• Page text:
────────────────────────────────────────
Artificial reefs increase fish abundance in habitat-linked estuaries


Human activities have reduced the carrying capacity of many estuarine systems by degrading and removing habitat. Artificial reefs increase estuarine rockyreef habitat, but our understanding of their ecological impact was limited.


In a boost for both recreational fishing and the environment, new research shows that artificial reefs can increase fish abundance in estuaries with little natural reef. Researchers installed six manmade reefs per estuary studied and found overall fish abundance increased up to 20 times in each reef across a two-year period. 

The research was a collaboration between UNSW Sydney, NSW Department of Primary Industries (DPI) Fisheries and the Sydney Institute of Marine Science (SIMS).

Professor Iain Suthers, of UNSW and SIMS, led the research, while Dr Heath Folpp, of NSW DPI Fisheries, was lead author.  

Co-author Dr Hayden Schilling, a SIMS researcher said the study was part of a larger investigation into the use of artificial reefs for recreational fisheries improvement in estuaries along Australia’s southeast coast.

“Lake Macquarie, Botany Bay and St Georges Basin were chosen to install the artificial reefs because they had commercial fishing removed in 2002 and are designated specifically as recreational fishing havens,” Dr Schilling said.

“Also, these estuaries don’t have much natural reef because they are created from sand.  So, we wanted to find out what would happen to fish abundance if we installed new reef habitat on bare sand.

“Previous research has been inconclusive about whether artificial reefs increased the amount of fish in an area, or if they simply attracted fish from other areas nearby.”

“The research team used baited remote underwater video at artificial reef sites and nearby natural reef sites to investigate the influence of artificial reefs on fish abundance in estuaries with low amounts of natural rockyreef. We measured total fish abundance and the abundance of three species of fisheries before artificial reef deployment,  1 year after and 2 years after.

During the 2 years postdeployment, abundance of Sparidae fish increased on both artificial and natural rockyreefs, even when artificial reefs were deployed in different years and seasons. Total fish abundance increased at artificial reef sites with no evidence of change at natural rockyreef sites.
────────────────────────────────────────
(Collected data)
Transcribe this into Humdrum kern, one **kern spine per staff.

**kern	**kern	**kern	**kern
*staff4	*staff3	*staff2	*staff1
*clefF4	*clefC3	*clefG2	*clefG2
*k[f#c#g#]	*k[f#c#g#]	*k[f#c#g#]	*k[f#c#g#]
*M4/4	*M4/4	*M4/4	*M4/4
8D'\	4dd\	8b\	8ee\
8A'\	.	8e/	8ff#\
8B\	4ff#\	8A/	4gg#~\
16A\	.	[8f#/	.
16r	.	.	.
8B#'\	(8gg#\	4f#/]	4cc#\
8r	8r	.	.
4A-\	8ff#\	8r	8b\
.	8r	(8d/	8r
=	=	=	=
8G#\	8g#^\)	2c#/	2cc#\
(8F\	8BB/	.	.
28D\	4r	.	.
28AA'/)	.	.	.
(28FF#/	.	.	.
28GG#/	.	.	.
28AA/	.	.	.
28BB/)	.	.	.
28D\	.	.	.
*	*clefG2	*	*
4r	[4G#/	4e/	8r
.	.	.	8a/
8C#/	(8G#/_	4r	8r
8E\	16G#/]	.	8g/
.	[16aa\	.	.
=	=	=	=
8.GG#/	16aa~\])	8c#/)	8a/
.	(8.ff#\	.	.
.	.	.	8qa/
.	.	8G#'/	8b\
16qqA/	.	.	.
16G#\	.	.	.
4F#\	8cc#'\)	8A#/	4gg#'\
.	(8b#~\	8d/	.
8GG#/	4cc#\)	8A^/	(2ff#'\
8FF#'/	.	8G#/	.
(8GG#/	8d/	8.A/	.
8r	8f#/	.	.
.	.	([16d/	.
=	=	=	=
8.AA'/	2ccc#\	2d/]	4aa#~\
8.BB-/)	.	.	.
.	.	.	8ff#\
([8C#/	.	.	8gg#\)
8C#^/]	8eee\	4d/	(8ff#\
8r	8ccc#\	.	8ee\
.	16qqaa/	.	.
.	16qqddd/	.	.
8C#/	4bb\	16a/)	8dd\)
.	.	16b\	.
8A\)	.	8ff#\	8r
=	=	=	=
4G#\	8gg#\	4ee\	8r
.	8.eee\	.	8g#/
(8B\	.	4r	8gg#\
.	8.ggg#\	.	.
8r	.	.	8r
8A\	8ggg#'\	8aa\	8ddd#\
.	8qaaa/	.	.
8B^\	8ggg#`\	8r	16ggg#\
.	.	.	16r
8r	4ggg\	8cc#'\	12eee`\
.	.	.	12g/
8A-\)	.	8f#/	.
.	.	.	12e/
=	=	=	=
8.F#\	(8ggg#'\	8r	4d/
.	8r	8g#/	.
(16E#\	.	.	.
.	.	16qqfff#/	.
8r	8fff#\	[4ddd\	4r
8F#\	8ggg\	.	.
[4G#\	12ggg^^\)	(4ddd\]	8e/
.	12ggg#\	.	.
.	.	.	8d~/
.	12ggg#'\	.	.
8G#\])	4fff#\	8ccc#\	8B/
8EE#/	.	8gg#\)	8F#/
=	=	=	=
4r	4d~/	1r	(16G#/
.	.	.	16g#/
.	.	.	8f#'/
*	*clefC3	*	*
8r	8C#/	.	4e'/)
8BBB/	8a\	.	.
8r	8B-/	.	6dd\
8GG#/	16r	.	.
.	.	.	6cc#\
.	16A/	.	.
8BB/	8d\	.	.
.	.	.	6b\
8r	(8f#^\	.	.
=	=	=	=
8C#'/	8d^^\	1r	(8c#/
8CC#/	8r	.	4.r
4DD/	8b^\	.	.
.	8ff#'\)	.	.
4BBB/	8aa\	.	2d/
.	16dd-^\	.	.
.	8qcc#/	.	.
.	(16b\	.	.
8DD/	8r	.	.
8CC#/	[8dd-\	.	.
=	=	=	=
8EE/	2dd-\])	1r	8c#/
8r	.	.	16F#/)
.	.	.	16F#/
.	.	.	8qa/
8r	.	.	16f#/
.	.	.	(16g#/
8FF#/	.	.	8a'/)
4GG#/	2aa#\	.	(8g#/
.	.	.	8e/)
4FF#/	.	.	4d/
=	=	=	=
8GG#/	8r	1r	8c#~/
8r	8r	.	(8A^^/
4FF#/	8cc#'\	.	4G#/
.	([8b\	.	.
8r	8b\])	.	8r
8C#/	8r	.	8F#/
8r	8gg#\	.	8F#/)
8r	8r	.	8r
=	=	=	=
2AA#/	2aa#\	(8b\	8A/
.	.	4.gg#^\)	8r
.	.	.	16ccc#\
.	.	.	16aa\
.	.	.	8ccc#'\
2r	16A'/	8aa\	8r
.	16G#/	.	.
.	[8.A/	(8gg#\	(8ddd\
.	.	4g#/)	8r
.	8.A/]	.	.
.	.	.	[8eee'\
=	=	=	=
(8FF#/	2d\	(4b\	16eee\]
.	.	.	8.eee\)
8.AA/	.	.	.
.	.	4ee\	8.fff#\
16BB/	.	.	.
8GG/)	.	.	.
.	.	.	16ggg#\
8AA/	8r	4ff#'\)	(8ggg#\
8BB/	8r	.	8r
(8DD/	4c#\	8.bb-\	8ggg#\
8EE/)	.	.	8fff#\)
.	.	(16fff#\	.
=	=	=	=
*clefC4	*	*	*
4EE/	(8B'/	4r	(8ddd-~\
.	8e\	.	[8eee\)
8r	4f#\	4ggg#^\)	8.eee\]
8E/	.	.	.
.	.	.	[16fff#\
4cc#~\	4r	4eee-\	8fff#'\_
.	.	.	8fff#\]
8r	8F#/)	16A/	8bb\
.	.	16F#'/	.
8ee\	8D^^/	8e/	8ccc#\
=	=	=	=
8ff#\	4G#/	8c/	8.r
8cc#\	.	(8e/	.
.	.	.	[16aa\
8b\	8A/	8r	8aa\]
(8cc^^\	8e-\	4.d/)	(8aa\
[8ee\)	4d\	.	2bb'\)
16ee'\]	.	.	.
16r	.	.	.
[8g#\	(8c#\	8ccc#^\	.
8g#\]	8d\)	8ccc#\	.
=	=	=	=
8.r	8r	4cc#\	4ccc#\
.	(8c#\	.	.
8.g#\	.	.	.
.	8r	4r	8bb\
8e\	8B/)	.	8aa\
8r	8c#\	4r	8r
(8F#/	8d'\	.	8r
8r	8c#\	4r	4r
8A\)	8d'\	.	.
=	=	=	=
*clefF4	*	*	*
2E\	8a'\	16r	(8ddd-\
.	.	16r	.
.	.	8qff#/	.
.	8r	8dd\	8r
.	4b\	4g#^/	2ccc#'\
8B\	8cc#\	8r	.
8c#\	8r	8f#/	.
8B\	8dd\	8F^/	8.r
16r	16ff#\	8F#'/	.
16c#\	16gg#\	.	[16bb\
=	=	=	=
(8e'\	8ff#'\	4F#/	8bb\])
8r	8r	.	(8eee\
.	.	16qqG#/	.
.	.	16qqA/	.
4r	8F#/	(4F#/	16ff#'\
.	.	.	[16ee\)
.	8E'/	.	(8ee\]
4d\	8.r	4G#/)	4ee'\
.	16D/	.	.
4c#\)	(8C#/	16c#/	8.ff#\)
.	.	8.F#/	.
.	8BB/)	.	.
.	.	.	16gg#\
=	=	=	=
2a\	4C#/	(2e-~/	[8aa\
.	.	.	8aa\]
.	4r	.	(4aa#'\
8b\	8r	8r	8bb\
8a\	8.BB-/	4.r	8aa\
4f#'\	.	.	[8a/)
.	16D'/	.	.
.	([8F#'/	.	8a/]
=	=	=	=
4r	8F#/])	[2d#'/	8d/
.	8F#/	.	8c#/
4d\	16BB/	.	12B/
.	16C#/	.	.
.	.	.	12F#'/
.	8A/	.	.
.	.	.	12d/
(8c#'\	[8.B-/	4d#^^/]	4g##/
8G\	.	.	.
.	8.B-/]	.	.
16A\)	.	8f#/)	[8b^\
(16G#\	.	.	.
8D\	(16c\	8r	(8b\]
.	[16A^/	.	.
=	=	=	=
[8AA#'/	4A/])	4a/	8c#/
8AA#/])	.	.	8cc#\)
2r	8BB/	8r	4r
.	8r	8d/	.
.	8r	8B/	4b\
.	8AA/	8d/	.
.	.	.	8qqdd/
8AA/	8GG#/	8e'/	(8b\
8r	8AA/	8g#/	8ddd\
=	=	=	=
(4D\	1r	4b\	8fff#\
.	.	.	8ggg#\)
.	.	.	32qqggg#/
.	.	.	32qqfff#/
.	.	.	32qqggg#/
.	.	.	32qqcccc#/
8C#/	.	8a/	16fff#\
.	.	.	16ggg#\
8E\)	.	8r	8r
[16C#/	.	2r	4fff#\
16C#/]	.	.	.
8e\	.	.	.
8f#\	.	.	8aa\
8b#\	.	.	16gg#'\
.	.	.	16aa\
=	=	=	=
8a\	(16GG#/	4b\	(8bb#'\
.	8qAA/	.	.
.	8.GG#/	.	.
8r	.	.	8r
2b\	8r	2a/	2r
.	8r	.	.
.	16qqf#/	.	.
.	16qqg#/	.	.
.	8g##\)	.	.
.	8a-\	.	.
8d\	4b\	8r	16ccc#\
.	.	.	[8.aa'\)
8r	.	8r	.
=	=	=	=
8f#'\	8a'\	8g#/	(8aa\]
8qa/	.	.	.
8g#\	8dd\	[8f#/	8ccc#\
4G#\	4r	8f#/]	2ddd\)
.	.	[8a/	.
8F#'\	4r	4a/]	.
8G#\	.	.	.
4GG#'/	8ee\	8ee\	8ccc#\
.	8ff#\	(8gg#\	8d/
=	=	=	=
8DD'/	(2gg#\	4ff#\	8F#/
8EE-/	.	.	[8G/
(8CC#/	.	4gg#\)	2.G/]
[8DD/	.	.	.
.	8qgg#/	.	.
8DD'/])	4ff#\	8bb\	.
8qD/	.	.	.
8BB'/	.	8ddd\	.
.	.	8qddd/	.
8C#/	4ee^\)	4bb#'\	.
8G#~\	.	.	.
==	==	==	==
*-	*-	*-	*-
────────────────────────────────────────
• Your goal: Continue the article on artificial reefs in estuaries, starting right after its final sentence.

• Task output:
Our findings provide evidence that the fish seen on artificial reefs were not attracted from the nearby rockyreefs and were likely ‘produced’ by the addition of artificial reefs in these estuaries. Artificial reefs can increase the carrying capacity in these estuaries by providing refuge that would otherwise be unavailable.

“Fish find the reef balls attractive compared to the bare sand: the holes provide protection for fish and help with water flowing around the reefs,” Professor Suthers said. The researchers observed a wide variety of fish using the artificial reefs, but the study was specifically monitoring for species popular with recreational fishermen, including snapper, bream and tarwhine.

“These species increased up to five times and, compared to the bare sand habitat before the reefs were installed, we found up to 20 times more fish overall in those locations.

“What was really exciting to see was  that on the nearby natural reefs, fish abundance went up two to five times overall”.  Dr Schilling said their findings provided strong evidence that purpose-built artificial reefs could be used in conjunction with the restoration or protection of existing natural habitat to increase fish abundance, for the benefit of recreational fishing and estuarine restoration of urbanised estuaries.

“Our results validate NSW Fisheries’ artificial reef program to enhance recreational fishing, which includes artificial reefs in estuarine and offshore locations,” he said.

“About 90 per cent of the artificial reefs are still sitting there and we now have a student researching the reefs’ 10-year impact.”

The study was funded by the NSW Recreational Fishing Trust.